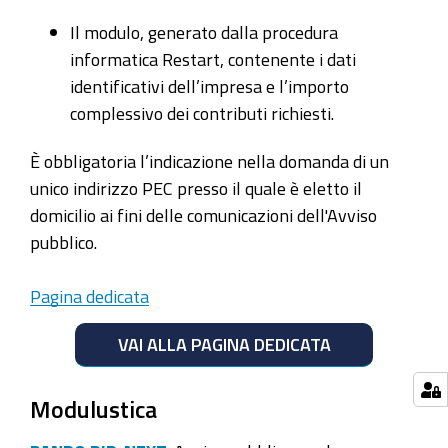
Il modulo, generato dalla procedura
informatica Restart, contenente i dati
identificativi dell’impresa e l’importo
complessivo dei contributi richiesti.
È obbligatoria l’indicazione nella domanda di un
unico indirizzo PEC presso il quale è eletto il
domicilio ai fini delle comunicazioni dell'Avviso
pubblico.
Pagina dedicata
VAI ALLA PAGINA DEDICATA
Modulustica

### TASK INSTRUCTIONS
Check each line of the entries for "dell" and copy those that have it.

### ANSWER TO THIS PROBLEM
identificativi dell’impresa e l’importo
domicilio ai fini delle comunicazioni dell'Avviso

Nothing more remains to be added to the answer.